Revisiting Residual Connections: Orthogonal Updates for Stable and Efficient Deep Networks
Giyeong Oh, Woohyun Cho, Siyeol Kim, Suhwan Choi, Youngjae Yu
TL;DR
This work revisits residual connections and argues that standard additive updates can excessively modulate the current residual stream. It proposes Orthogonal Residual Update, decomposing the module output into $f_{\parallel}$ and $f_{\perp}$ and updating with the orthogonal component $f_{\perp}$, i.e., $x_{n+1} = x_n + f_{\perp}(x_n)$. Across ViT and ResNetV2 on CIFAR, TinyImageNet, and ImageNet-1k, the method yields improved generalization and training stability, exemplified by a +3.78 percentage-point gain for ViT-B on ImageNet-1k, with modest computational overhead. The work analyzes internal dynamics, ablations, and robustness to hyperparameters, and discusses implications for residual-stream geometry and future research across architectures and modalities.
Abstract
Residual connections are pivotal for deep neural networks, enabling greater depth by mitigating vanishing gradients.
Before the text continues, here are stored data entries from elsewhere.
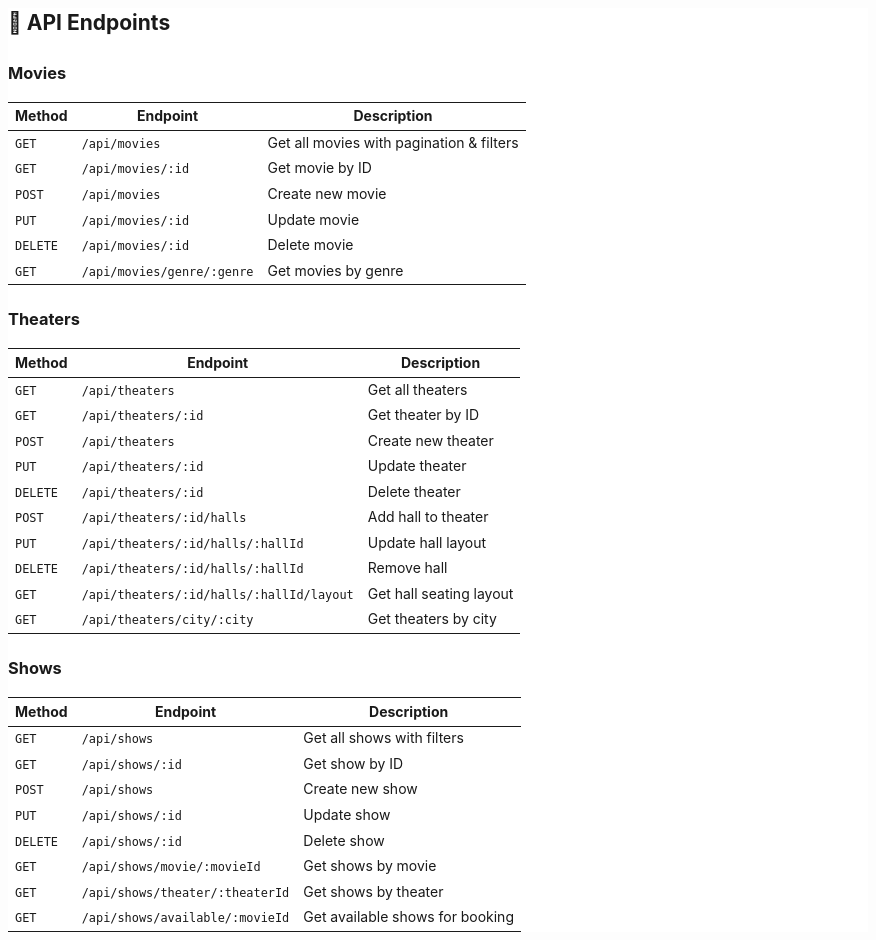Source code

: ## 🔌 API Endpoints

### Movies
| Method | Endpoint | Description |
|--------|----------|-------------|
| `GET` | `/api/movies` | Get all movies with pagination & filters |
| `GET` | `/api/movies/:id` | Get movie by ID |
| `POST` | `/api/movies` | Create new movie |
| `PUT` | `/api/movies/:id` | Update movie |
| `DELETE` | `/api/movies/:id` | Delete movie |
| `GET` | `/api/movies/genre/:genre` | Get movies by genre |

### Theaters
| Method | Endpoint | Description |
|--------|----------|-------------|
| `GET` | `/api/theaters` | Get all theaters |
| `GET` | `/api/theaters/:id` | Get theater by ID |
| `POST` | `/api/theaters` | Create new theater |
| `PUT` | `/api/theaters/:id` | Update theater |
| `DELETE` | `/api/theaters/:id` | Delete theater |
| `POST` | `/api/theaters/:id/halls` | Add hall to theater |
| `PUT` | `/api/theaters/:id/halls/:hallId` | Update hall layout |
| `DELETE` | `/api/theaters/:id/halls/:hallId` | Remove hall |
| `GET` | `/api/theaters/:id/halls/:hallId/layout` | Get hall seating layout |
| `GET` | `/api/theaters/city/:city` | Get theaters by city |

### Shows
| Method | Endpoint | Description |
|--------|----------|-------------|
| `GET` | `/api/shows` | Get all shows with filters |
| `GET` | `/api/shows/:id` | Get show by ID |
| `POST` | `/api/shows` | Create new show |
| `PUT` | `/api/shows/:id` | Update show |
| `DELETE` | `/api/shows/:id` | Delete show |
| `GET` | `/api/shows/movie/:movieId` | Get shows by movie |
| `GET` | `/api/shows/theater/:theaterId` | Get shows by theater |
| `GET` | `/api/shows/available/:movieId` | Get available shows for booking |
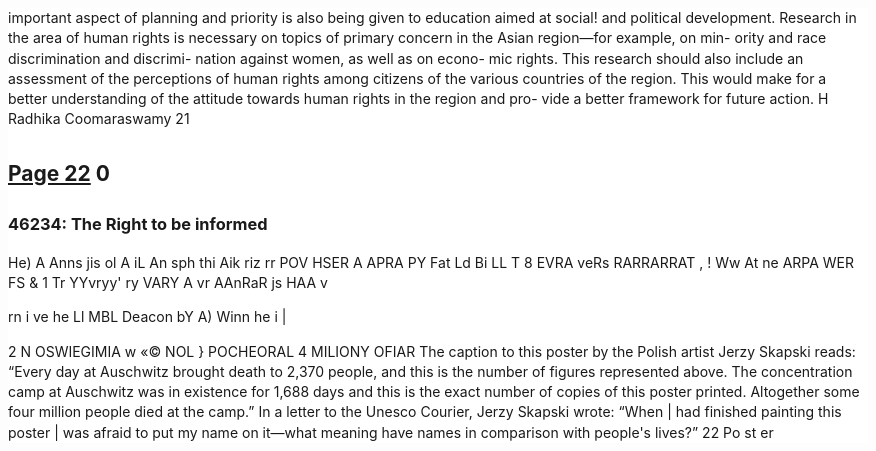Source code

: important aspect of planning and priority is 
also being given to education aimed at 
social! and political development. 
Research in the area of human rights is 
necessary on topics of primary concern in 
the Asian region—for example, on min- 
ority and race discrimination and discrimi- 
nation against women, as well as on econo- 
mic rights. This research should also 
include an assessment of the perceptions of 
human rights among citizens of the various 
countries of the region. This would make 
for a better understanding of the attitude 
towards human rights in the region and pro- 
vide a better framework for future action. 
H Radhika Coomaraswamy 
21

## [Page 22](https://demo.humlab.umu.se/courier/074795engo.pdf#page=22) 0

### 46234: The Right to be informed

He) A 
Anns 
jis 
ol A iL 
An sph thi 
Aik riz rr POV HSER A APRA 
PY Fat Ld Bi LL T 8 EVRA veRs RARRARRAT , ! 
Ww At ne ARPA WER FS & 
1 Tr 
YYvryy' 
ry 
VARY A vr AAnRaR 
js HAA 
v 
  
rn i ve he Ll 
MBL Deacon bY 
A) Winn he i | 
  
2 N OSWIEGIMIA 
w «© 
NOL } POCHEORAL 4 MILIONY OFIAR 
The caption to this poster by the Polish artist Jerzy Skapski reads: “Every day at Auschwitz brought death to 
2,370 people, and this is the number of figures represented above. The concentration camp at Auschwitz was in 
existence for 1,688 days and this is the exact number of copies of this poster printed. Altogether some four 
million people died at the camp.” In a letter to the Unesco Courier, Jerzy Skapski wrote: “When | had finished 
painting this poster | was afraid to put my name on it—what meaning have names in comparison with people's lives?” 
22 
Po
st
er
However, in standard residual updates, the module's output is directly added to the input stream. This can lead to updates that predominantly reinforce or modulate the existing stream direction, potentially underutilizing the module's capacity for learning entirely novel features. In this work, we introduce Orthogonal Residual Update: we decompose the module's output relative to the input stream and add only the component orthogonal to this stream. This design aims to guide modules to contribute primarily new representational directions, fostering richer feature learning while promoting more efficient training. We demonstrate that our orthogonal update strategy improves generalization accuracy and training stability across diverse architectures (ResNetV2, Vision Transformers) and datasets (CIFARs, TinyImageNet, ImageNet-1k), achieving, for instance, a +3.78 pp top-1 accuracy gain for ViT-B on ImageNet-1k.